I recently saw Bright Young Things (http://www.imdb.com/title/tt0325123/) on DVD. This 2003 film is about a clique of decadent young aristocrats having fun (or, in some cases, struggling to survive and keep up their social position in reduced circumstances without resorting to doing any kind of non-respectable work for a living) in interwar Britain. It is based on Vile Bodies, a novel by Evelyn Waugh (http://en.wikipedia.org/wiki/Vile_Bodies). The characters pay attention only to their own problems and mostly ignore events in the larger world – until near the end, when the penniless writer Adam Fenwick-Symes wanders into the parlor of the London boarding house/hotel where he lives, and finds everyone gathered around a radio from which an aggressive German voice is ranting. In the next scene, Fenwick-Symes is a soldier fighting in Europe.
Now, when I saw the movie, I naturally assumed the book had been written during or after WWII – or at least after Hitler had come to power and it was becoming apparent a war was imminent. But when I looked it up, I found the novel was published in 1930! Before most people outside of Germany had even heard of Hitler!
So why did Waugh end the novel with a new war on the continent? Was he just being pessimistic about the course of European civilization in general? Did he have a lot of contemporaries who felt the same way? Who felt it was inevitable that there would be yet another war in Europe even if no particular causes or issues for such were yet obvious?
Yes, I think it was safe to say that war was inevitable by 1930. Considering the forum we’re in, I would recommend Cabaret (based on Isherwoods “Goodbye To Berlin”, published in 1938) or Things To Come (1936) for some other contemporary references.
Incidentally, there’s no mention of Hitler, or the fact that the war is being fought against Germany, in the book. While it would have been obvious which enemy Waugh was referring to, he didn’t make it explicit.

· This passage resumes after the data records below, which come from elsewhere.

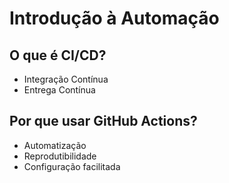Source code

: # Introdução à Automação
## O que é CI/CD?
- Integração Contínua
- Entrega Contínua

## Por que usar GitHub Actions?
- Automatização
- Reprodutibilidade
- Configuração facilitada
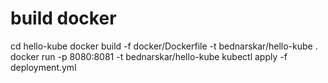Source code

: # build docker
cd hello-kube
docker build -f docker/Dockerfile -t bednarskar/hello-kube .
docker run -p 8080:8081 -t bednarskar/hello-kube
kubectl apply -f deployment.yml
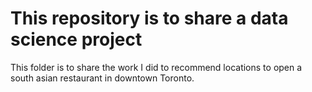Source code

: # This repository is to share a data science project
This folder is to share the work I did to recommend locations to open a south asian restaurant in downtown Toronto.
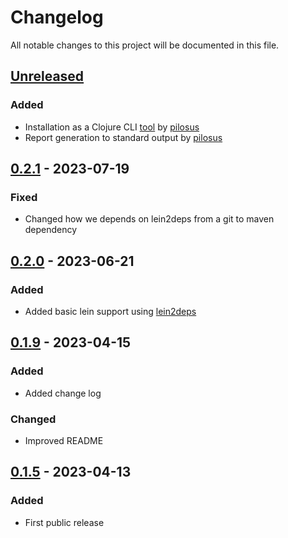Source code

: # Changelog

All notable changes to this project will be documented in this file.

## [Unreleased]

<!-- ### Added -->
<!-- ### Fixed -->
<!-- ### Changed -->
<!-- ### Removed -->

### Added

- Installation as a Clojure CLI [tool](https://clojure.org/reference/deps_and_cli#tool_install) by [pilosus](https://github.com/pilosus)
- Report generation to standard output by [pilosus](https://github.com/pilosus)

## [0.2.1] - 2023-07-19

### Fixed

- Changed how we depends on lein2deps from a git to maven dependency

## [0.2.0] - 2023-06-21

### Added

- Added basic lein support using [lein2deps](https://github.com/borkdude/lein2deps)

## [0.1.9] - 2023-04-15

### Added

- Added change log

### Changed

- Improved README

## [0.1.5] - 2023-04-13

### Added

- First public release

[unreleased]: https://github.com/scarletcomply/license-finder/compare/v0.2.1...HEAD
[0.2.1]: https://github.com/scarletcomply/license-finder/compare/v0.2.0...v0.2.1
[0.2.0]: https://github.com/scarletcomply/license-finder/compare/v0.1.9...v0.2.0
[0.1.9]: https://github.com/scarletcomply/license-finder/compare/v0.1.5...v0.1.9
[0.1.5]: https://github.com/scarletcomply/license-finder/releases/tag/v0.1.5
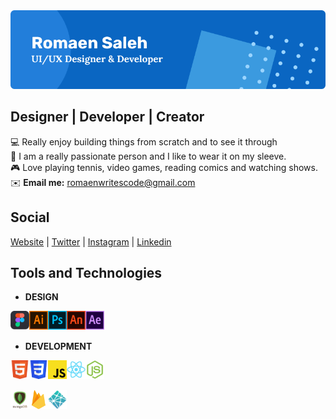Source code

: <img src="github_banner.png" alt="profile banner" />

## Designer | Developer | Creator
💻 Really enjoy building things from scratch and to see it through <br />
😤 I am a really passionate person and I like to wear it on my sleeve. <br/>
🎮 Love playing tennis, video games, reading comics and watching shows. <br/>
✉️ **Email me:** romaenwritescode@gmail.com

## Social
[Website](http://noodlesjs.dev) | [Twitter](https://twitter.com/CodingNoodles) | [Instagram](https://www.instagram.com/noodles.js/) | [Linkedin](https://www.linkedin.com/in/romaen-saleh/)

## Tools and Technologies
- **DESIGN**
<img align="left" src="/assets/design/figma.png" width="30px" alt="figma" />
<img align="left" src="/assets/design/adobe_ai.png" width="30px" alt="illustrator" />
<img align="left" src="/assets/design/adobe_ps.png" width="30px" alt="photoshop" />
<img align="left" src="/assets/design/adobe_an.png" width="30px" alt="animate" />
<img align="left" src="/assets/design/adobe_ae.png" width="30px" alt="after effects" />

<br/> <br/>

- **DEVELOPMENT**
<img align="left" src="/assets/development/html.png" width="30px" alt="html" />
<img align="left" src="/assets/development/css.png" width="30px" alt="css" />
<img align="left" src="/assets/development/js.png" width="30px" alt="js" />
<img align="left" src="/assets/development/react.png" width="30px" alt="react" />
<img align="left" src="/assets/development/nodejs.png" width="30px" alt="nodejs" />

<br /><br/>

<img align="left" src="/assets/development/mongodb.png" width="30px" alt="mongodb" />
<img align="left" src="/assets/development/firebase.png" width="30px" alt="firebase" />
<img align="left" src="/assets/development/netlify.png" width="30px" alt="netlify" />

Makes me glad I didn’t see the movie, as Vile Bodies is, perhaps, my favorite book of all time (Ukulele Ike can now enter and argue that Decline and Fall is better). Did they move the time period up to the late '30s? I wonder why?
The Bright Young Things were a post-World War I phenomenon, arising during “The Aftermath,” as it was called, and pretty much vanishing by the mid- to late-1930s.
It’s not set in the historical 1930s–more as if the wild 1920s partying style of living were still going on up until the war. Except for the radio announcement about the invasion of Poland near the end (which places it as real WWII rather than Waugh’s fictitious projected war), you’d think it was the '20’s.